SELECTED EXCERPT section start


    Enter Crisis Communication

    But what does this have to do with crisis communication and social media?

    Since Huy Fong has no real online presence to speak of and no social media outlets, they’ve been living with their head in the sand. Many avoid social media out of fear that someone might say something bad about them. That’s not why Huy Fong avoided social media, it just wasn’t a priority for them. But this points out some glaring truths about our digitally connected world:

    1. People can complain about you and say bad things even if you aren’t on social media.
    2. Not having social media makes it harder for you to enter the conversation, even when it’s about you.

    With no marketing, and presumably no PR department or firm in place, the company got caught off guard. If they had some sort of social presence, even just a Facebook business page, they would have had a way to address the public.

    In fact, the company has two very real publics, both of whom would have loved hearing from the company during this time.

    First, the citizens of Irwindale who began the complaints about the odor. On the one hand, they had no online place to file their complaints with the company. On the other hand, the company wasn’t prepared to answer those complaints in any timely sort of fashion. CEO Tran had to go through the channels of traditional media in order to be heard. That means the message was both filtered and delayed. There was no direct access to the people where the company could have explained the situation and worked with the public, rather than being at odds with them.

    Second, fans of sriracha were thrown in a bit of a tizzy. When this story broke, there were very real concerns that there might be a shortage of the popular rooster sauce, in addition to skyrocketing prices. Oh, sure it’s only hot sauce, but tell that to the hardcore fans who buy the stuff. As my friend Ifdy posted on Facebook while I was in the midst of writing this:

    “Has sriracha replaced bacon?”

    With a product that popular among its hardcore fans, the company has no means of communicating to the general public. No way to reassure those who need their daily hot sauce fix, and keep them in the loop.

    There will always be exceptions to the rules, and perhaps Huy Fong is one of them. But a social media presence isn’t just about marketing. It’s about PR, customer service, and yes, crisis communications should the need arise. A simple social media presence can provide peace of mind that goes way beyond increasing sales and revenue. Remember, ROI isn’t just about making more money against your investments. It’s also about preventing the loss of income and brand reputation during the bad times.

SELECTED EXCERPT section end
LISTED RECORDS section start

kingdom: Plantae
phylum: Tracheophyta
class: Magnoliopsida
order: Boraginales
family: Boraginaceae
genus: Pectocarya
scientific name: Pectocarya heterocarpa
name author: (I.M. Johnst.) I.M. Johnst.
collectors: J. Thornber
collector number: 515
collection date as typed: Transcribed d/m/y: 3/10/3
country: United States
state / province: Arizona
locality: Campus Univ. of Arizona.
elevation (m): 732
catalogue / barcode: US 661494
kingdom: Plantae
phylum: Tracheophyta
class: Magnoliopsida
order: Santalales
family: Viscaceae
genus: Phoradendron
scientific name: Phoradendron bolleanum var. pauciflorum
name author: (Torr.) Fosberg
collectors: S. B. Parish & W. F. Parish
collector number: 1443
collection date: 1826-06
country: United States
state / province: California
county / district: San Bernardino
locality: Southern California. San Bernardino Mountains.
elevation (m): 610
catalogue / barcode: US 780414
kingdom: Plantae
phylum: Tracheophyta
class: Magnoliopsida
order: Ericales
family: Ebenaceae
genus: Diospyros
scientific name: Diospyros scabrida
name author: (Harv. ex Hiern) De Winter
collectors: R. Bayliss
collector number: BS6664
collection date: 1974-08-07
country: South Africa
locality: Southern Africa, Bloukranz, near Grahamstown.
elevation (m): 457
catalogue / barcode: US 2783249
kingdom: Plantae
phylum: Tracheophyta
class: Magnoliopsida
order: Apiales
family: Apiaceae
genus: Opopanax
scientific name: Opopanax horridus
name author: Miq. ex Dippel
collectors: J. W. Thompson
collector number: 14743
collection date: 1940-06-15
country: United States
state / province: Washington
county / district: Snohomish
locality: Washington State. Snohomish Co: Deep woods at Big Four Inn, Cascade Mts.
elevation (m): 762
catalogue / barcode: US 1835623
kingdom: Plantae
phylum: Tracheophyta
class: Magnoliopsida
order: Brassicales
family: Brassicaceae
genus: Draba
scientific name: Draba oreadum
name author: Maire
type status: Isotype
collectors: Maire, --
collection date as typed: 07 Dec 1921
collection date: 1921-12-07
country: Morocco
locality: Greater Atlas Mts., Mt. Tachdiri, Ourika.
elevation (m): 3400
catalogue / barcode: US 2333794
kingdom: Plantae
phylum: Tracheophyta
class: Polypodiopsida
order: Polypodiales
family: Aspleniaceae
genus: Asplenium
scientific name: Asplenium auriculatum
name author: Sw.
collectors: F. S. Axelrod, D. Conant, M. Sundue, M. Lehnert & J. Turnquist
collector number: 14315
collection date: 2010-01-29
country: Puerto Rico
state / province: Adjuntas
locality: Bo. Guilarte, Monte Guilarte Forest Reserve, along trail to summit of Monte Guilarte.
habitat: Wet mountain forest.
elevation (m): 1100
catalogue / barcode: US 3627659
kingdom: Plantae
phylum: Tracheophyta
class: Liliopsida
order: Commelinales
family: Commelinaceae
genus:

LISTED RECORDS section end

— WORK TO COMPLETE —
Print the passage of the Huy Fong crisis communication piece starting at "First, the citizens" and ending at "odds with them.", with no changes to the wording.

— COMPLETED EXERCISE —
First, the citizens of Irwindale who began the complaints about the odor. On the one hand, they had no online place to file their complaints with the company. On the other hand, the company wasn’t prepared to answer those complaints in any timely sort of fashion. CEO Tran had to go through the channels of traditional media in order to be heard. That means the message was both filtered and delayed. There was no direct access to the people where the company could have explained the situation and worked with the public, rather than being at odds with them.